- _Supplied passage_
★ ★ ★ ★

Rationale for Ada 2005
4.2 Mutually dependent types
For many programmers the solution of the problem
of mutually dependent types will be the single most important improvement
introduced in Ada 2005.
This topic was discussed
in the Introduction using an example of two mutually dependent types,
Point and Line.
Each type needed to refer to the other in its declaration and of course
the solution to this problem is to use incomplete types. In Ada 95 there
are three stages. We first declare the incomplete types
type Point; -- incomplete types
type Line;
Suppose for simplicity that we wish to study patterns
of points and lines such that each point has exactly three lines through
it and that each line has exactly three points on it. (This is not so
stupid. The two most fundamental theorems of projective geometry, those
of Pappus and Desargues, concern such structures and so does the simplest
of finite geometries, the Fano plane.)

★ ★ ★ ★

- _Stored records_
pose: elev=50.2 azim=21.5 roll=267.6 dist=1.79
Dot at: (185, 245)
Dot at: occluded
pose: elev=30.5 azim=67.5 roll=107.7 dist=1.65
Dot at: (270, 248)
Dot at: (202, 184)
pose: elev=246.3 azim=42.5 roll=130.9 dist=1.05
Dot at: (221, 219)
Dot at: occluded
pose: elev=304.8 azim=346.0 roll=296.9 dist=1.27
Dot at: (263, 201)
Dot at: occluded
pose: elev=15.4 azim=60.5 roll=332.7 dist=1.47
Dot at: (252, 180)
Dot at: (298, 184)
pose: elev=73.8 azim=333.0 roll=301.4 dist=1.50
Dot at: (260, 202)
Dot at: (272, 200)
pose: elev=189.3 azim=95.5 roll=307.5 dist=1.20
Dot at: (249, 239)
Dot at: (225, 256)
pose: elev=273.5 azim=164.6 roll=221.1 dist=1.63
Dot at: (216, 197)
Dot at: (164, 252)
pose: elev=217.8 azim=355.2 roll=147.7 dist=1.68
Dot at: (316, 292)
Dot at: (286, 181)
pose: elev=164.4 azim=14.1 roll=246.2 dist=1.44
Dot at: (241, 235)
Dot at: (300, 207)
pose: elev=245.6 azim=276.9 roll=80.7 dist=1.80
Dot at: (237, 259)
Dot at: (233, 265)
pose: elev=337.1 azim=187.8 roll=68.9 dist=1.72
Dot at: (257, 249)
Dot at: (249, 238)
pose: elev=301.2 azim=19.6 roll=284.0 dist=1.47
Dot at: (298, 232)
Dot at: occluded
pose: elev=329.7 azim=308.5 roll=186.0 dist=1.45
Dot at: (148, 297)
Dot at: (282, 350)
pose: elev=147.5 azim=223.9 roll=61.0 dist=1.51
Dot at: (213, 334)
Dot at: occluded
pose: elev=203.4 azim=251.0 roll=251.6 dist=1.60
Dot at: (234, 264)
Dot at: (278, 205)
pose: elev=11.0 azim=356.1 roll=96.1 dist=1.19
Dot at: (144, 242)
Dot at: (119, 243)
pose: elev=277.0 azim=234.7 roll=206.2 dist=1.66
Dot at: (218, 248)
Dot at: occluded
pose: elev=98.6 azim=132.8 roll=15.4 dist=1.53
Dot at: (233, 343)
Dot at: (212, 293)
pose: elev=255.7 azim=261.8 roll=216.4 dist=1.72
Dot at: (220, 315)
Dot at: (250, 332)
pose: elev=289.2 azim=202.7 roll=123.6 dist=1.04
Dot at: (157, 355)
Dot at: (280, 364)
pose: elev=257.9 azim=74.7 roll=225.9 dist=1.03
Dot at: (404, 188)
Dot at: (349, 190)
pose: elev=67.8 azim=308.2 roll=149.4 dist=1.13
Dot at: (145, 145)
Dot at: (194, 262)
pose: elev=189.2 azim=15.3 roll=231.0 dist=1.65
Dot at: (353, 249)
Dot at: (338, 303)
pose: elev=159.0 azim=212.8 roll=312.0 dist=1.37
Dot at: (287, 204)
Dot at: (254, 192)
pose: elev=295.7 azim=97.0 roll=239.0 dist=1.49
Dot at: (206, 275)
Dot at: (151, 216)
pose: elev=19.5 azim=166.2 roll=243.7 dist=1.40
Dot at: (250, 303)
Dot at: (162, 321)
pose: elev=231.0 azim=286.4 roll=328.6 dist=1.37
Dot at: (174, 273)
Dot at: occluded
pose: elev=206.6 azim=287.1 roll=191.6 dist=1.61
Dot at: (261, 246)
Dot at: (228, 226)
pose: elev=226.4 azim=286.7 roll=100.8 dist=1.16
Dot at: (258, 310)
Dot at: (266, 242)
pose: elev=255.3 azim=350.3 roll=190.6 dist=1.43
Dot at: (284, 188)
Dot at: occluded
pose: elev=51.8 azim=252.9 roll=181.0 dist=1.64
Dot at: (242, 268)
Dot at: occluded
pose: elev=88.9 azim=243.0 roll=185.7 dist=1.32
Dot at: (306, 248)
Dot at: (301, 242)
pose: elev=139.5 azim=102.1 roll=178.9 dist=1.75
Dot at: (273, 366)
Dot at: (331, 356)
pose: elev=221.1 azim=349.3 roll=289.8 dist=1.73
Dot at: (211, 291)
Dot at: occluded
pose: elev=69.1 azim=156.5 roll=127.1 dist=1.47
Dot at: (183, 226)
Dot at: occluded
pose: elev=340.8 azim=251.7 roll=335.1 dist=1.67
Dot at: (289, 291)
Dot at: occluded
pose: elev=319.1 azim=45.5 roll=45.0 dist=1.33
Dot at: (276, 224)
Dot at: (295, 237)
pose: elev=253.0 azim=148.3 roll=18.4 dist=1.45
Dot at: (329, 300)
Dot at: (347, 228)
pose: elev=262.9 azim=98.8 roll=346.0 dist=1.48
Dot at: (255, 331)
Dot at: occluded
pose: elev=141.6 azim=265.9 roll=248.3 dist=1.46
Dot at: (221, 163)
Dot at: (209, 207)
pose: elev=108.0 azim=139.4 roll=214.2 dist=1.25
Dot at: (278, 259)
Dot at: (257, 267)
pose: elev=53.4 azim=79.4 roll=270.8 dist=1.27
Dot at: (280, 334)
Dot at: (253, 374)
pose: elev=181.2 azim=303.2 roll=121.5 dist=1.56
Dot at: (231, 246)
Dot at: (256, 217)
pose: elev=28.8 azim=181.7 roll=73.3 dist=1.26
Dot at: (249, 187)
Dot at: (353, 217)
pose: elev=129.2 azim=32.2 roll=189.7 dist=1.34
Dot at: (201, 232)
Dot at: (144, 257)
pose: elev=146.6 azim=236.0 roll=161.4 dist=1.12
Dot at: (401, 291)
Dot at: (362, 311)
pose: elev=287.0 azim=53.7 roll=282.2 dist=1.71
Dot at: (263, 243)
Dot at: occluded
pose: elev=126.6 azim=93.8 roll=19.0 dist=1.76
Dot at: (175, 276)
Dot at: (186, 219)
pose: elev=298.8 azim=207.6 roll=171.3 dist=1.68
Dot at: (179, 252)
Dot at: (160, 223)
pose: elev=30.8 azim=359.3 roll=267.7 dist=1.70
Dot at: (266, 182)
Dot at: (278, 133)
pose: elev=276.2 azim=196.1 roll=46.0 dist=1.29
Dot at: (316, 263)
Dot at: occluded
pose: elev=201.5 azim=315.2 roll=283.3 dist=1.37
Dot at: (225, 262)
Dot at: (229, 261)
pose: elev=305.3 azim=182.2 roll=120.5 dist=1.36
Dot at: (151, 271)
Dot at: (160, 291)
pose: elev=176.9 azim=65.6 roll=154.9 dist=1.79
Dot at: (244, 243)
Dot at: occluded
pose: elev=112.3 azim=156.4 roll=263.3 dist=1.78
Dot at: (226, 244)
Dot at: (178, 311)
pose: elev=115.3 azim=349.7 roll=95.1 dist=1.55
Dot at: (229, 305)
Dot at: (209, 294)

★ ★ ★ ★

- _Written problem 1_
Transcribe from the Ada 2005 rationale passage the portion starting at "Rationale for Ada" and ending at "Point and Line.".
- _Written problem 2_
According to the Ada 2005 rationale passage, which finite geometry is the simplest one?
- _Written problem 3_
The Ada 2005 rationale passage proposes studying patterns in which every point has exactly three lines through it and every line has exactly three points on it. Why does the passage call this choice not so stupid?

- _Correct response 1_
Rationale for Ada 2005
4.2 Mutually dependent types
For many programmers the solution of the problem
of mutually dependent types will be the single most important improvement
introduced in Ada 2005.
This topic was discussed
in the Introduction using an example of two mutually dependent types,
Point and Line.

- _Correct response 2_
The Fano plane.

- _Correct response 3_
Such structures are the subject of the two most fundamental theorems of projective geometry, those of Pappus and Desargues. The simplest of finite geometries, the Fano plane, also has this structure.